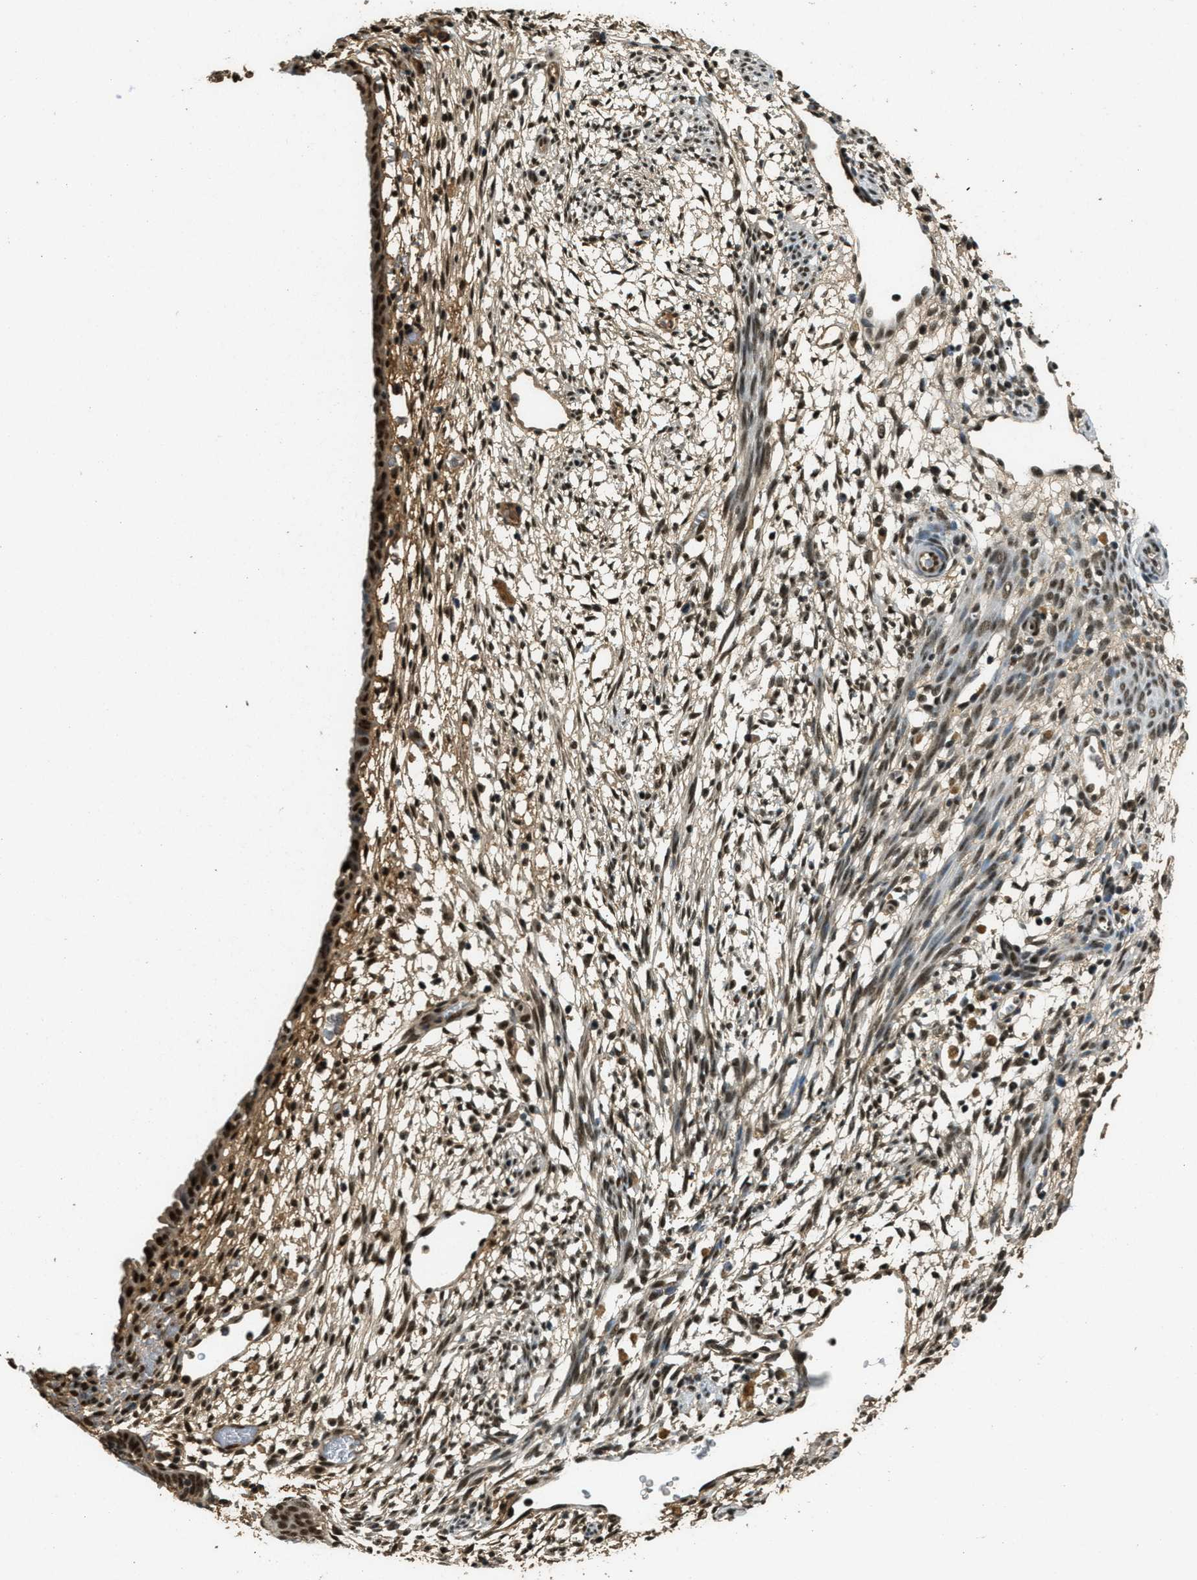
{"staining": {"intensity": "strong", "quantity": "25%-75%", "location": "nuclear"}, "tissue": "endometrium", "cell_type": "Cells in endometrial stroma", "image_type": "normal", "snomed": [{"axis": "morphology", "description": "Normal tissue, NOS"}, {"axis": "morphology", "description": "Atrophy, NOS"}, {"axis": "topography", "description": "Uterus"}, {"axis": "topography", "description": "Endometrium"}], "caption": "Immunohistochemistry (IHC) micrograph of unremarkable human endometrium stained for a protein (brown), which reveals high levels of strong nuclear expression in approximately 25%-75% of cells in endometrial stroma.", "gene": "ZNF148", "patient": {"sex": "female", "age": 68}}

==

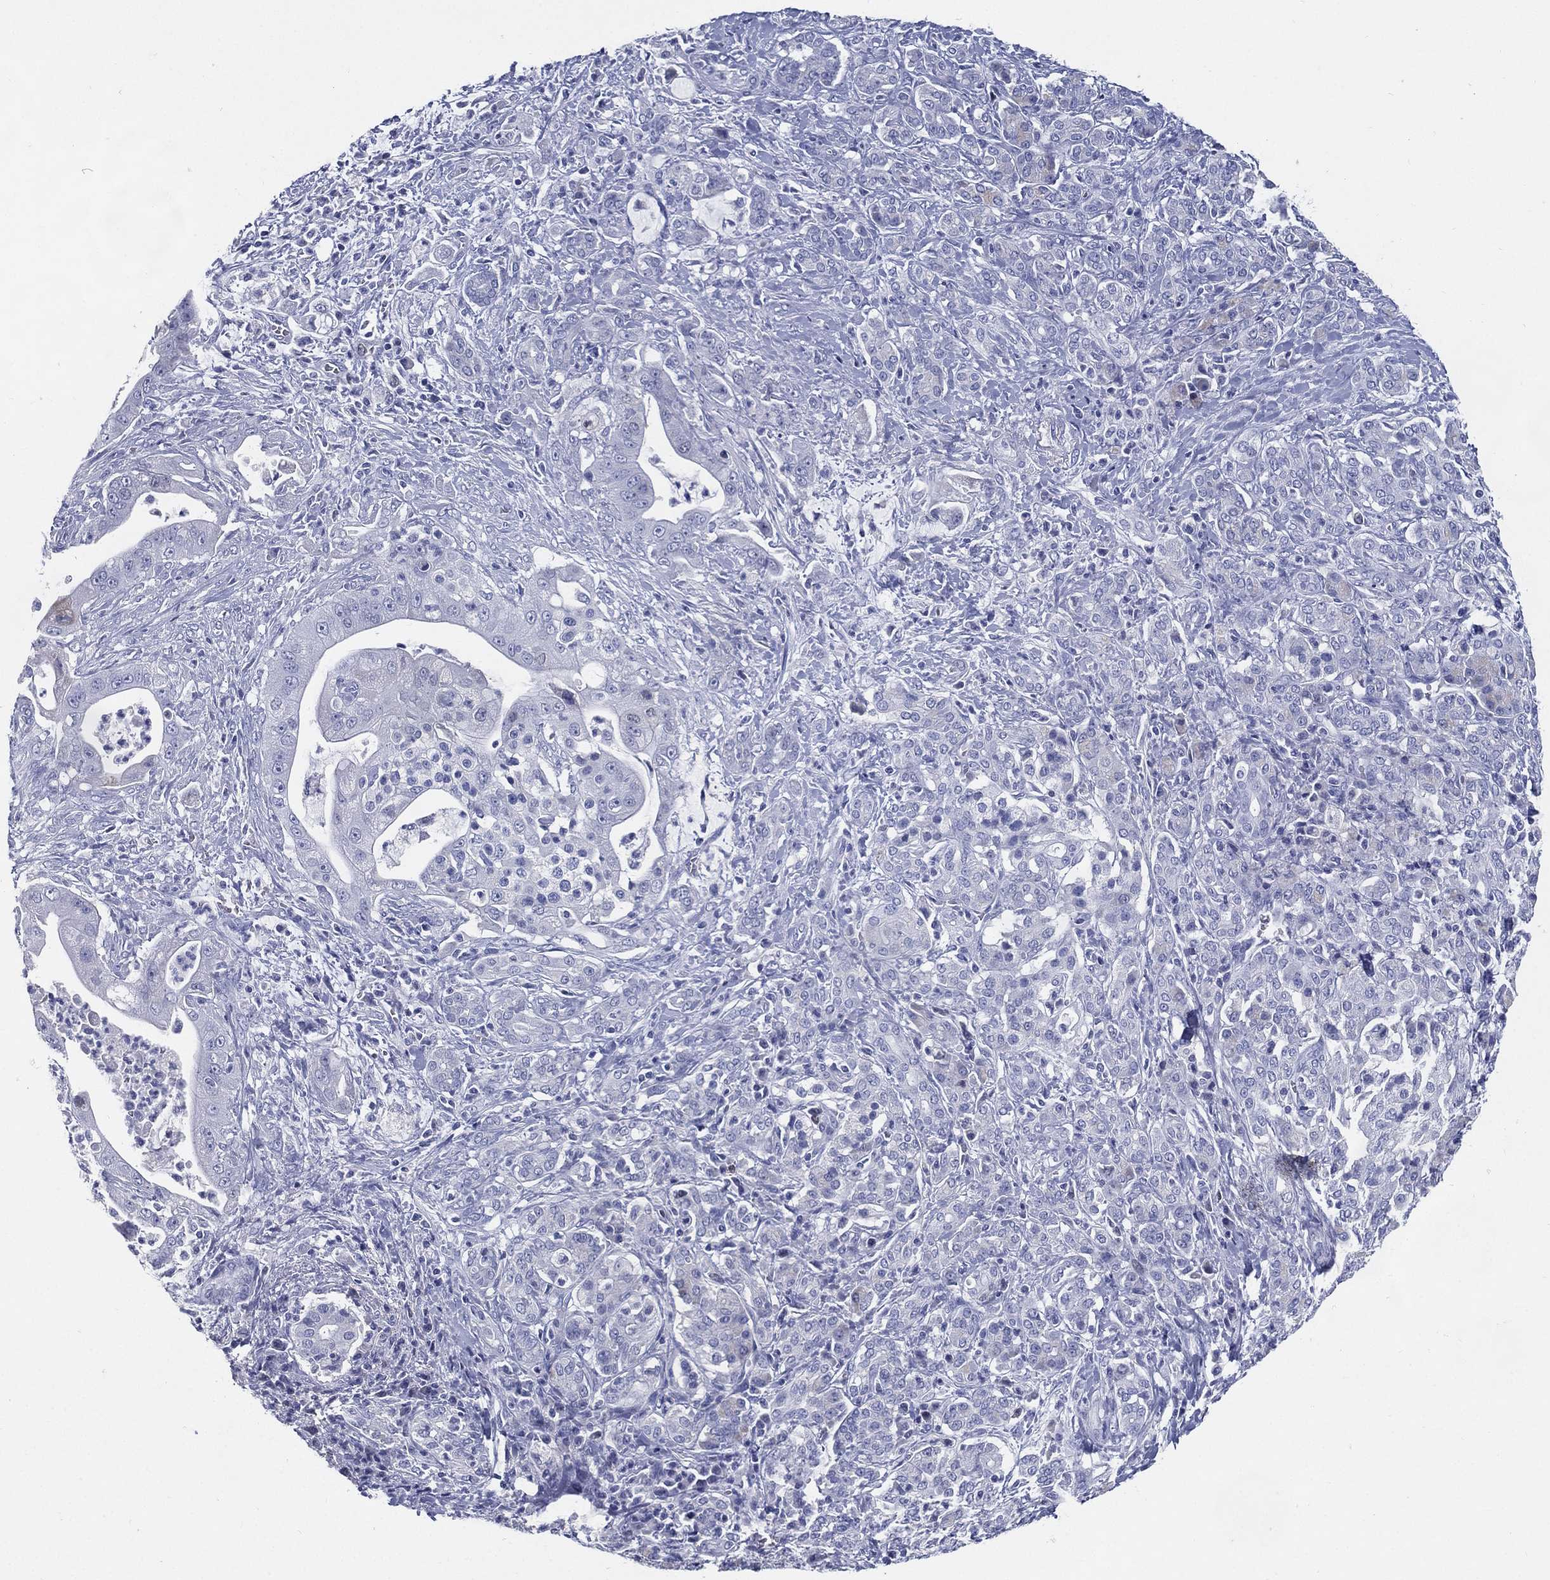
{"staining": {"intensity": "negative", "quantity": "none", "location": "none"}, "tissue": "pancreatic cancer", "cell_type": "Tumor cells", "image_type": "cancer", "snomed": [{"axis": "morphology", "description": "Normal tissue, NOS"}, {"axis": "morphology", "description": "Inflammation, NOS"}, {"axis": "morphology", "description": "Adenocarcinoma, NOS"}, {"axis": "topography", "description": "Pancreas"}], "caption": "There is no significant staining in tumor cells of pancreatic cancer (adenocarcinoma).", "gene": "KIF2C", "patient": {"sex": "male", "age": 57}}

---

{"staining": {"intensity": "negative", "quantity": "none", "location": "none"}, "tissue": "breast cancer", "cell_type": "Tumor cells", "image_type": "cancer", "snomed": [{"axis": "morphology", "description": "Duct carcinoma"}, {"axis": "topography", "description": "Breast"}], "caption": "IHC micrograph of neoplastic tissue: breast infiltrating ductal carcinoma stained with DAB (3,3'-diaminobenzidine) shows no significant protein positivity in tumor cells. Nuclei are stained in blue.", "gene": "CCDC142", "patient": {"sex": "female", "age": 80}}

→ **Your objective**
When a line in the material above includes "negative", report that line by copying it.

→ **Answer to this problem**
{"staining": {"intensity": "negative", "quantity": "none", "location": "none"}, "tissue": "pancreatic cancer", "cell_type": "Tumor cells", "image_type": "cancer", "snomed": [{"axis": "morphology", "description": "Normal tissue, NOS"}, {"axis": "morphology", "description": "Inflammation, NOS"}, {"axis": "morphology", "description": "Adenocarcinoma, NOS"}, {"axis": "topography", "description": "Pancreas"}], "caption": "There is no significant staining in tumor cells of pancreatic cancer (adenocarcinoma).", "gene": "KIF2C", "patient": {"sex": "male", "age": 57}}
{"staining": {"intensity": "negative", "quantity": "none", "location": "none"}, "tissue": "breast cancer", "cell_type": "Tumor cells", "image_type": "cancer", "snomed": [{"axis": "morphology", "description": "Duct carcinoma"}, {"axis": "topography", "description": "Breast"}], "caption": "IHC micrograph of neoplastic tissue: breast infiltrating ductal carcinoma stained with DAB (3,3'-diaminobenzidine) shows no significant protein positivity in tumor cells. Nuclei are stained in blue.", "gene": "CCDC142", "patient": {"sex": "female", "age": 80}}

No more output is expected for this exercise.